*AIM*: In the passage on inequality, what is named as the prime channel through which greater inequality may hamper economic performance?

== PROVIDED TEXT

It may be asked why increasing inequality is a problem if it is largely a result of changing market prices. Is this an economic problem, or a political problem only? This perspective is too narrow and assumes that the market mechanism is perfect. If there are inequalities of opportunities, the case is less simple. More inequality may make opportunities less equal, and this may in turn hamper economic performance. The prime channel is through education and health, but also wider segregation of neighbourhoods. Through such channels, economic performance depends on distribution/inequal-ity, but in a complicated way to be discussed extensively below.

====
== DATASET EXCERPTS

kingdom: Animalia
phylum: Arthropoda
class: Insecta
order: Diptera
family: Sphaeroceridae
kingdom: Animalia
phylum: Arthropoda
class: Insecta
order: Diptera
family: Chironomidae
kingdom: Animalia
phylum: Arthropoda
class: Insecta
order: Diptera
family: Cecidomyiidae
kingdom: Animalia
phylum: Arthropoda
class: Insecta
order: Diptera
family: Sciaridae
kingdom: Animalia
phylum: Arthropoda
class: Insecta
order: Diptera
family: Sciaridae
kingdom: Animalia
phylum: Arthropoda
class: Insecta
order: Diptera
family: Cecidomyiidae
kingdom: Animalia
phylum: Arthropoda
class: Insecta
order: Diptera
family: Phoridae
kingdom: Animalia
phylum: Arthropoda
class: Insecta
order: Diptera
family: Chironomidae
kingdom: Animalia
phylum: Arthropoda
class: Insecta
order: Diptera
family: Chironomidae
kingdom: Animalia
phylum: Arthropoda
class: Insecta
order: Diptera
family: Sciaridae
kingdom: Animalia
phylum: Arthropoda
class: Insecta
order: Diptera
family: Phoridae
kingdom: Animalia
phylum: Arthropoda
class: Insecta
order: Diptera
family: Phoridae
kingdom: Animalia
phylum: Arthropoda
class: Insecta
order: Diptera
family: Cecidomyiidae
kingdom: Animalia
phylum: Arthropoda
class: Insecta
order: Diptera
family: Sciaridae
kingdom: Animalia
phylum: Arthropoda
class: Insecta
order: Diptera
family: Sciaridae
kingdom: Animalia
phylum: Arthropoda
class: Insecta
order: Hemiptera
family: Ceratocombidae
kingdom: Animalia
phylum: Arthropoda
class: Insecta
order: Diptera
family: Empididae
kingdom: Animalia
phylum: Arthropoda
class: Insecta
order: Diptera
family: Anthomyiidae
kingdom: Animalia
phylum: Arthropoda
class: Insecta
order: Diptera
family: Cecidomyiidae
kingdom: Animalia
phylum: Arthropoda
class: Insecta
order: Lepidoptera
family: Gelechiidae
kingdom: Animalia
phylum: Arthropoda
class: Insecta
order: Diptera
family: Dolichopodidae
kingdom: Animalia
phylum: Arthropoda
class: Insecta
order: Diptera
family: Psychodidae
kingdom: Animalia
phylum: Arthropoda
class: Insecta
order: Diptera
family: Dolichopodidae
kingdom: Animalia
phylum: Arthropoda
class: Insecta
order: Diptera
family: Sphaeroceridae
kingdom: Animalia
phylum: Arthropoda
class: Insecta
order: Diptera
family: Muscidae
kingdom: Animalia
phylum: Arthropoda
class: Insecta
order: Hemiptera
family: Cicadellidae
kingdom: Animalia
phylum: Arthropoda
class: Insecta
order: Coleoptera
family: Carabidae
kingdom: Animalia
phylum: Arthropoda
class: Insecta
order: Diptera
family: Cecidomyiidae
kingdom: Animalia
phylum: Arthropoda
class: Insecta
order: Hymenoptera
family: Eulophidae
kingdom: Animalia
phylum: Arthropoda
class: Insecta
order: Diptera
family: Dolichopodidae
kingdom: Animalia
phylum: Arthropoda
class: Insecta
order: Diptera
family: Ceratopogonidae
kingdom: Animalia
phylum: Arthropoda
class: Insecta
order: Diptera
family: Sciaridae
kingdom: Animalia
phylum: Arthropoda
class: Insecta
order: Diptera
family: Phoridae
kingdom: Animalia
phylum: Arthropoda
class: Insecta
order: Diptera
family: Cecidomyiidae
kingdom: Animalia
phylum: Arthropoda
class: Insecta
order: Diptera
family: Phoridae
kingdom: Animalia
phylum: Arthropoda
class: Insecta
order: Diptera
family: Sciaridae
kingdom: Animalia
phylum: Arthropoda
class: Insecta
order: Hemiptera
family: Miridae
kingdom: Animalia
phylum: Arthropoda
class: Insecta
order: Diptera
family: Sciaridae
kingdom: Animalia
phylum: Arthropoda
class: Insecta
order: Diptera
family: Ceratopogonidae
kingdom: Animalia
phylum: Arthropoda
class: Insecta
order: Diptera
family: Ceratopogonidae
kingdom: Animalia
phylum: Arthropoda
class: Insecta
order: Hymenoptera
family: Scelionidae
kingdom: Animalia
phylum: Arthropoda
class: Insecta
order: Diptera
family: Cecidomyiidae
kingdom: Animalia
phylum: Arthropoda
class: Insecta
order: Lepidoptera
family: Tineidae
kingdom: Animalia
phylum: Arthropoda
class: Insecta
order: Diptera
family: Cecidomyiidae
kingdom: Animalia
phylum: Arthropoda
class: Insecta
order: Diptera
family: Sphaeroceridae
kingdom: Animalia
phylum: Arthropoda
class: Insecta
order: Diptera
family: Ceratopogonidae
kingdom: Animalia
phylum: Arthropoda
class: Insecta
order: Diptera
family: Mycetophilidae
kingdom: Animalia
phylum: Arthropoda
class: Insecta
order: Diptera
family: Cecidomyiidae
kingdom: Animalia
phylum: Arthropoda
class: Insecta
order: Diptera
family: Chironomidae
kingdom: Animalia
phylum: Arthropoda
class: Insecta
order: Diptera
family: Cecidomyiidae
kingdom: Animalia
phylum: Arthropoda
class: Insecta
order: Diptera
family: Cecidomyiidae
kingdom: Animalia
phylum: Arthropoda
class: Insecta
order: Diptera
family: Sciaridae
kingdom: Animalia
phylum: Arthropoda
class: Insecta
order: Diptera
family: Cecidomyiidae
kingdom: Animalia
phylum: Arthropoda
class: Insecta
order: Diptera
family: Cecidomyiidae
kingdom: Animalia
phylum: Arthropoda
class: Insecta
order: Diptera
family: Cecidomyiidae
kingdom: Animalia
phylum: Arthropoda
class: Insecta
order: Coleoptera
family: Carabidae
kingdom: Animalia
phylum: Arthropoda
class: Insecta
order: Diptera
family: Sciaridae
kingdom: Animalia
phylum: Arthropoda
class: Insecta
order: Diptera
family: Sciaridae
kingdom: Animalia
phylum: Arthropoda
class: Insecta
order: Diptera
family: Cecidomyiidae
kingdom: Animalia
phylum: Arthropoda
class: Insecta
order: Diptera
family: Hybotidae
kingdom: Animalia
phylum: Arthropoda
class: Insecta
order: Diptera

====

*EXERCISE ANSWER*: Education and health.